- **Tekst**

Het probleem bij de beschrijving van opvattingen van de paulicianen is de onverenigbaarheid van de Griekse en Armeense bronnen. Armeense historici hebben de neiging om in hun werk zo dicht mogelijk bij de beschrijvingen in Armeense bronnen te blijven. Westerse historici zijn van mening dat de opvattingen zoals verwoord in de gevonden kopie van De sleutel tot de waarheid voor een deel het resultaat zijn van latere theologische ontwikkelingen die dateren van na de elfde eeuw. Een meerderheid van westerse historici is echter ook van opvatting, dat, in tegenstelling tot de Byzantijnse bronnen, er in het paulicianisme geen sprake is van gnostische dan wel manichese noties. Een dualistische opvatting wordt echter voor reëel gehouden.

Paulicianen als militaire macht bewerken

In het Byzantijnse rijk waren er voor de paulicianen zowel perioden van vervolging als tolerantie. Het rijk werd in de periode tussen midden achtste en midden negende eeuw beheerst door de strijd om het iconoclasme. In de achtste eeuw was sprake van vervolging in de perioden van de keizers Constantijn IV en Justinianus II. Onder keizers die zich tegen de iconenverering keerden, zoals Leo III, werd het paulicianisme meestal getolereerd. Paulicianen dienden ook in het Byzantijnse leger.

- **Uit te voeren taken**
1) Herhaal woordelijk het stuk uit de tekst over de paulicianen dat loopt van "Paulicianen als militaire" tot en met "het Byzantijnse leger.".
2) Leg in één tot drie zinnen uit waarom de beschrijving van de opvattingen van de paulicianen volgens de tekst over de paulicianen een probleem vormt.
De gegevens hieronder staan los van de tekst.

- **Aangeleverde gegevens**
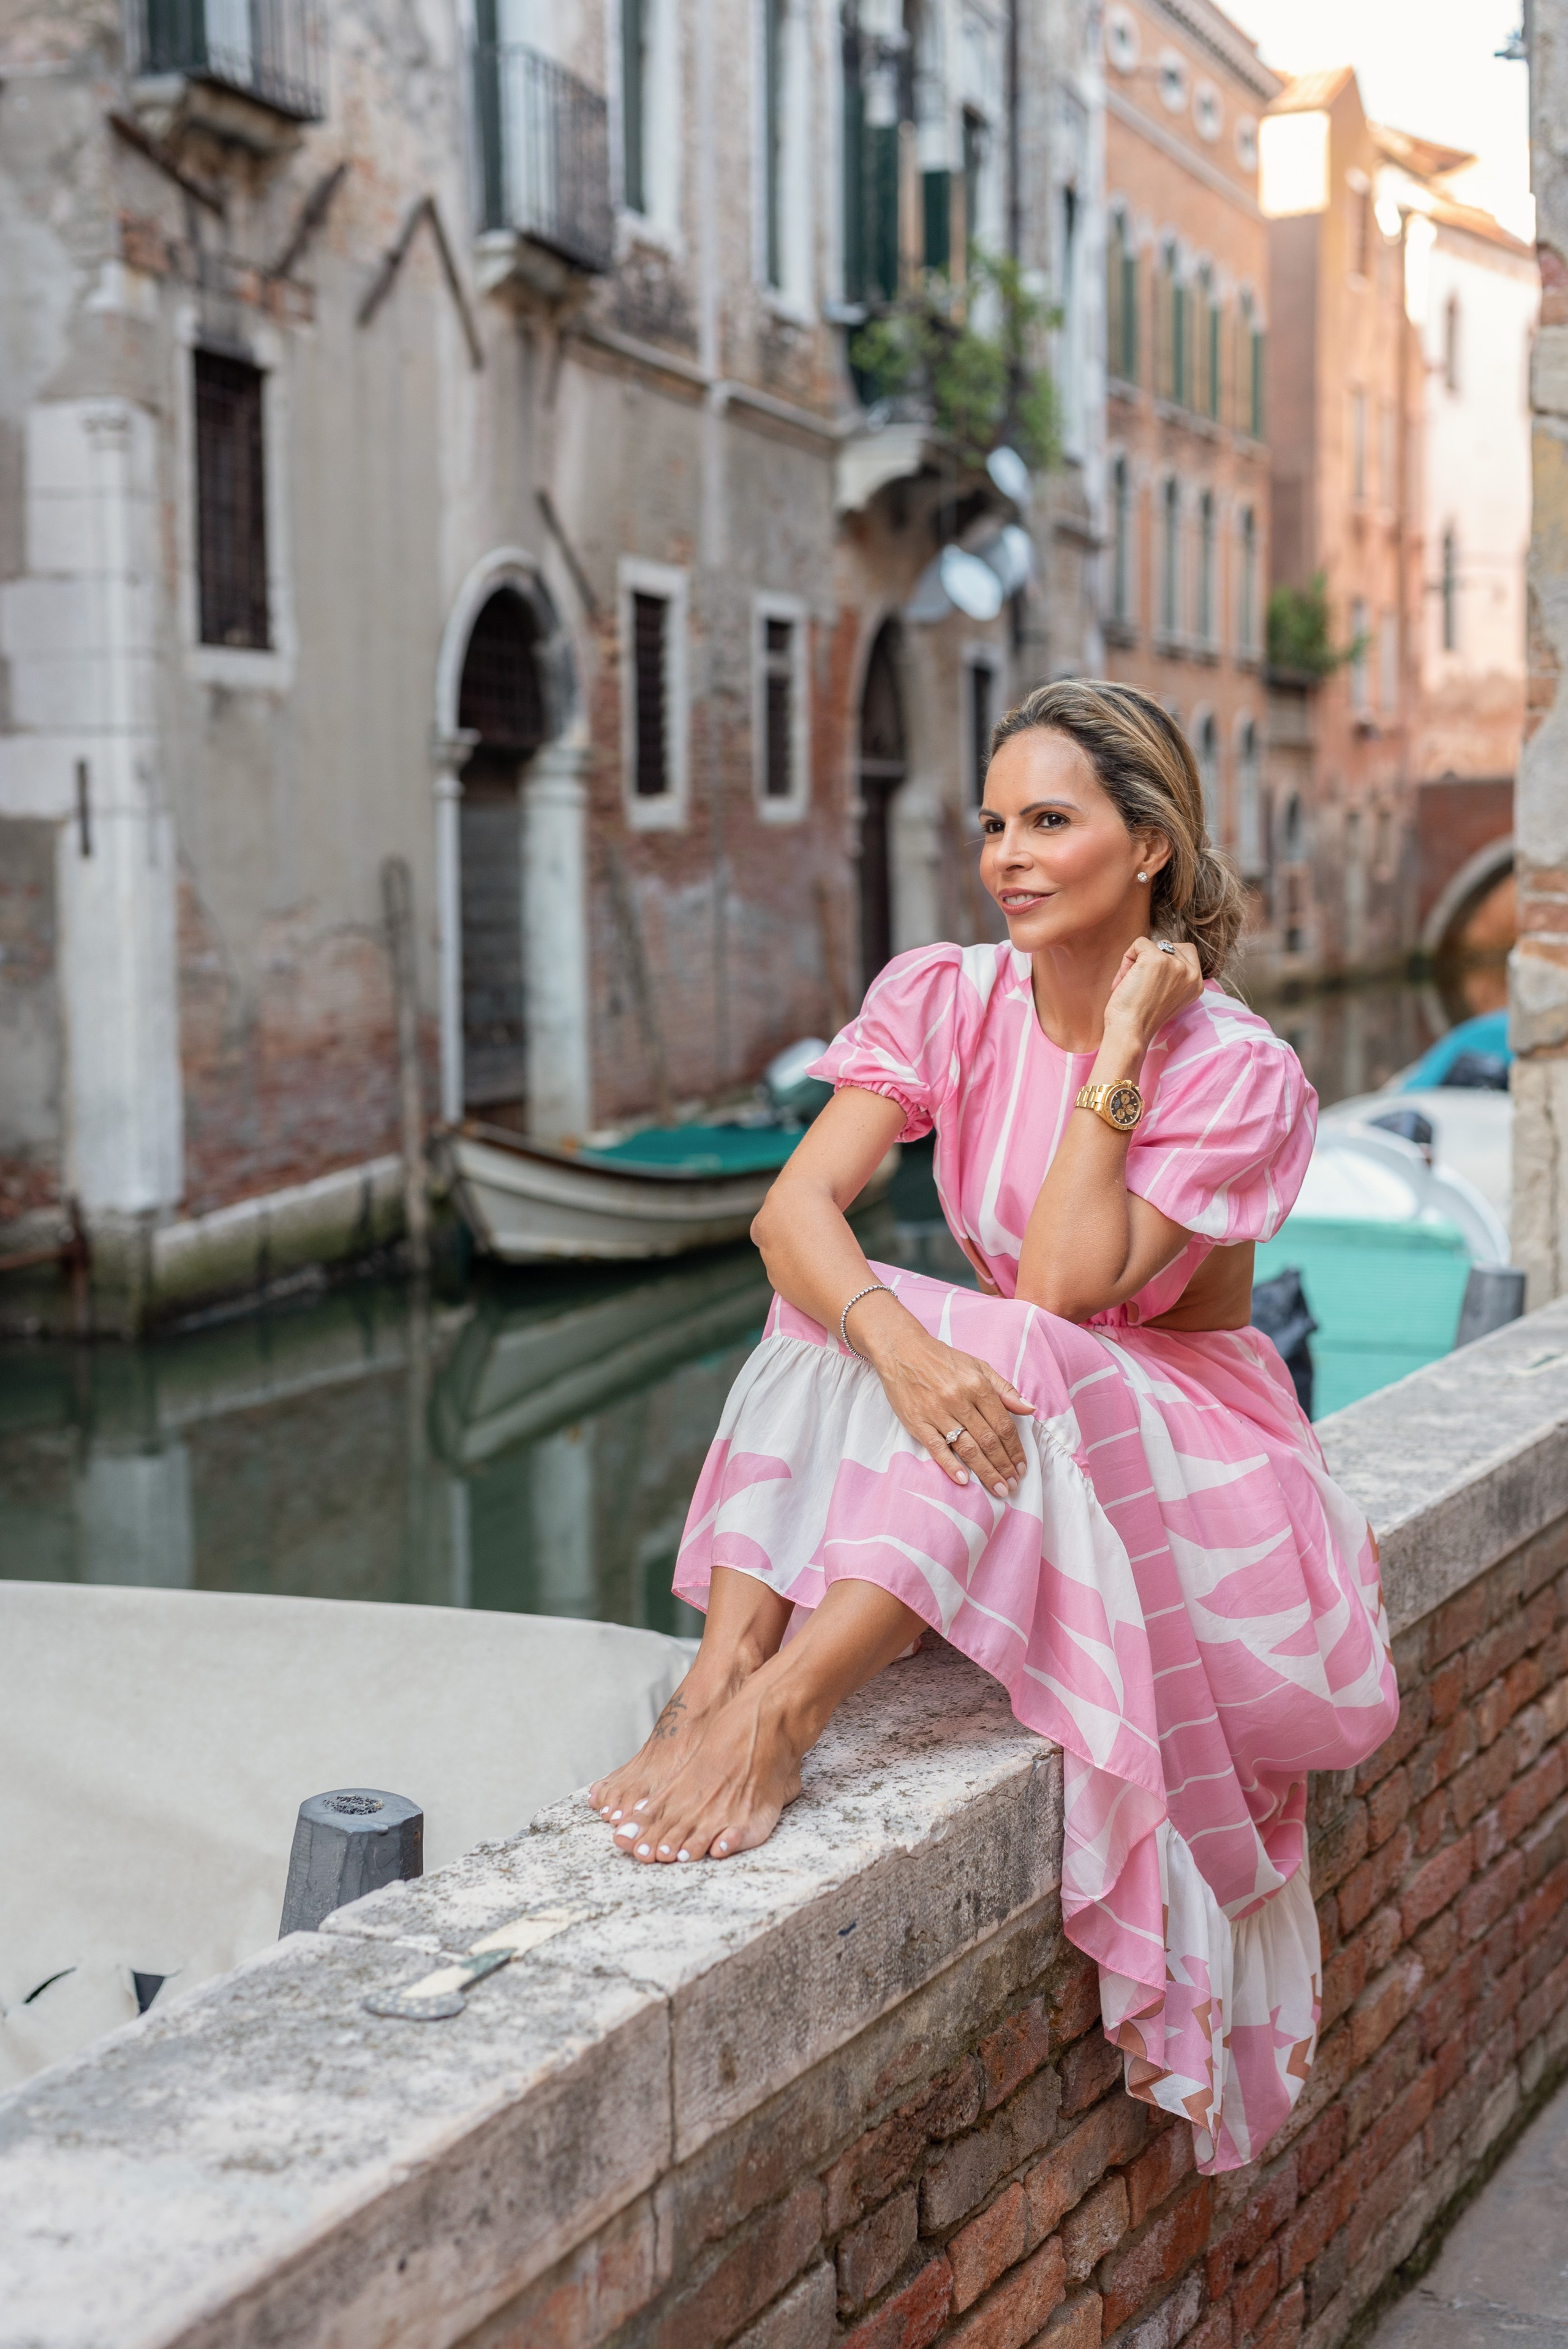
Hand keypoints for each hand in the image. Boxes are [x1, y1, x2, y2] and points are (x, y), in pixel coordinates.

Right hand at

- **Antwoorden per taak**
1)
Paulicianen als militaire macht bewerken

In het Byzantijnse rijk waren er voor de paulicianen zowel perioden van vervolging als tolerantie. Het rijk werd in de periode tussen midden achtste en midden negende eeuw beheerst door de strijd om het iconoclasme. In de achtste eeuw was sprake van vervolging in de perioden van de keizers Constantijn IV en Justinianus II. Onder keizers die zich tegen de iconenverering keerden, zoals Leo III, werd het paulicianisme meestal getolereerd. Paulicianen dienden ook in het Byzantijnse leger.

2) De beschrijving van de opvattingen van de paulicianen is lastig omdat de Griekse en de Armeense bronnen onverenigbaar zijn.